[Openmcl-devel] RUN-PROGRAM and memory overcommit

Stelian Ionescu sionescu at cddr.org
Fri Feb 7 05:53:31 PST 2014


On Thu, 2014-02-06 at 19:16 -0500, R. Matthew Emerson wrote:
> On Feb 6, 2014, at 6:36 PM, Ron Garret <ron at flownet.com> wrote:
> 
> > The other day I got an out-of-memory error on a Linux machine when
> calling RUN-PROGRAM from a CCL process that was consuming about 75% of
> the available RAM.  The machine does not have a swap partition,
> and /proc/sys/vm/overcommit_memory was set to 0.

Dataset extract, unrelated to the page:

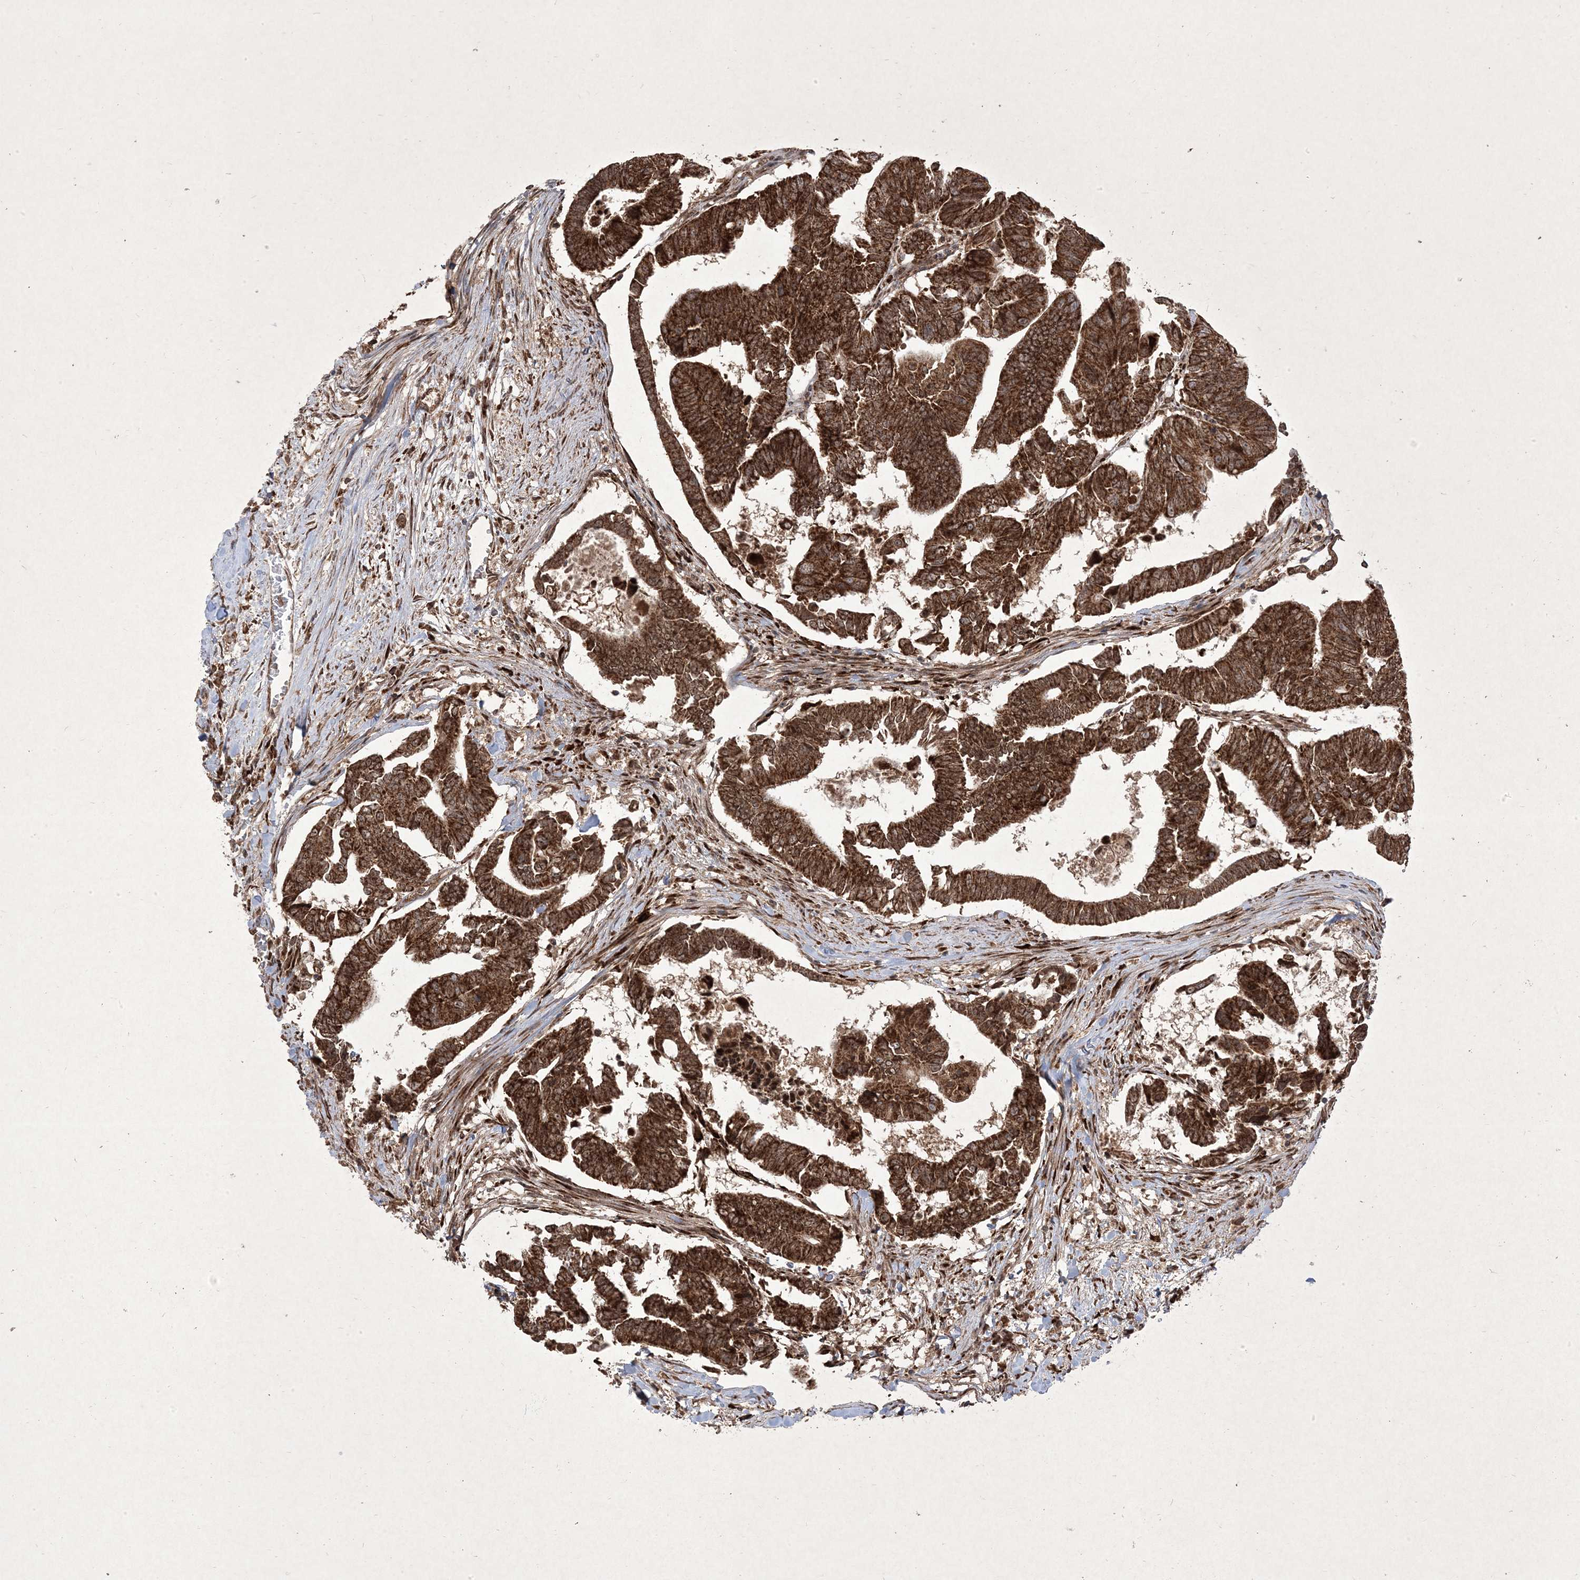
{"staining": {"intensity": "strong", "quantity": ">75%", "location": "cytoplasmic/membranous,nuclear"}, "tissue": "colorectal cancer", "cell_type": "Tumor cells", "image_type": "cancer", "snomed": [{"axis": "morphology", "description": "Adenocarcinoma, NOS"}, {"axis": "topography", "description": "Rectum"}], "caption": "IHC micrograph of neoplastic tissue: colorectal cancer stained using immunohistochemistry exhibits high levels of strong protein expression localized specifically in the cytoplasmic/membranous and nuclear of tumor cells, appearing as a cytoplasmic/membranous and nuclear brown color.", "gene": "PLEKHM2", "patient": {"sex": "female", "age": 65}}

One quick fix here is to enable memory overcommit, if you don't have
that already, or increase the overcommit ratio. What are the values of
your /proc/sys/vm/overcommit_memory and /proc/sys/vm/overcommit_ratio ?


> > According to:
> > 
> > http://stackoverflow.com/questions/12924048/fork-memory-allocation-behavior
> > 
> > this error could be avoided by spawning the child process with vfork instead of fork.
> > 
> > Before submitting a ticket I thought I would ask: is there a reason
> that run-program uses fork instead of vfork?
> 
> Speaking generally, vfork() and threads don't get along.  For that
> matter, fork() and threads don't get along that well either. But in
> the vfork() case they really don't get along.

The reason why fork and threads don't play is because upon fork, only
the current thread is cloned and if you invoke libc functions that try
to acquire locks that were held by some other thread you'll deadlock
because, the other thread being gone, the lock won't get released ever.

That said, vfork() is explicitly limited(and optimized) so that you are
only allowed to execute the following two syscalls afterwards: _exit(2)
and execve(2) - not even the libc exit(3) - so it should be pretty safe
with threads.


> http://www.oracle.com/technetwork/server-storage/solaris10/subprocess-136439.html

In Solaris they work around the aforementioned issue by calling the two
syscalls above directly avoiding the libc wrappers but that's shouldn't
be a problem on Linux.


> I've wondered whether using posix_spawn() would be a better
> alternative, but there are apparently ways to lose there as well.

I've implemented a better version of posix_spawn(3) in libfixposix and
if you use the latest IOlib you'll have it.


> http://trac.clozure.com/ccl/ticket/687
> 
> In the really-far-out department, I've also thought that it might be
> possible to have a small run-program-helper process that the lisp
> kernel would start up before mapping the heap image.  There would be a
> lot of details to work out, but the idea is that the lisp could talk
> to the run-program-helper via some form of IPC and have it do the
> fork/exec dance on its behalf.  Since the helper would be tiny, having
> fork() duplicate its address space would be no big deal.

I started such a project a few years ago
(https://github.com/sionescu/local-execution-daemon), but it's really
complicated and I'm not sure it's worth the trouble.


-- 
Stelian Ionescu a.k.a. fe[nl]ix
Quidquid latine dictum sit, altum videtur.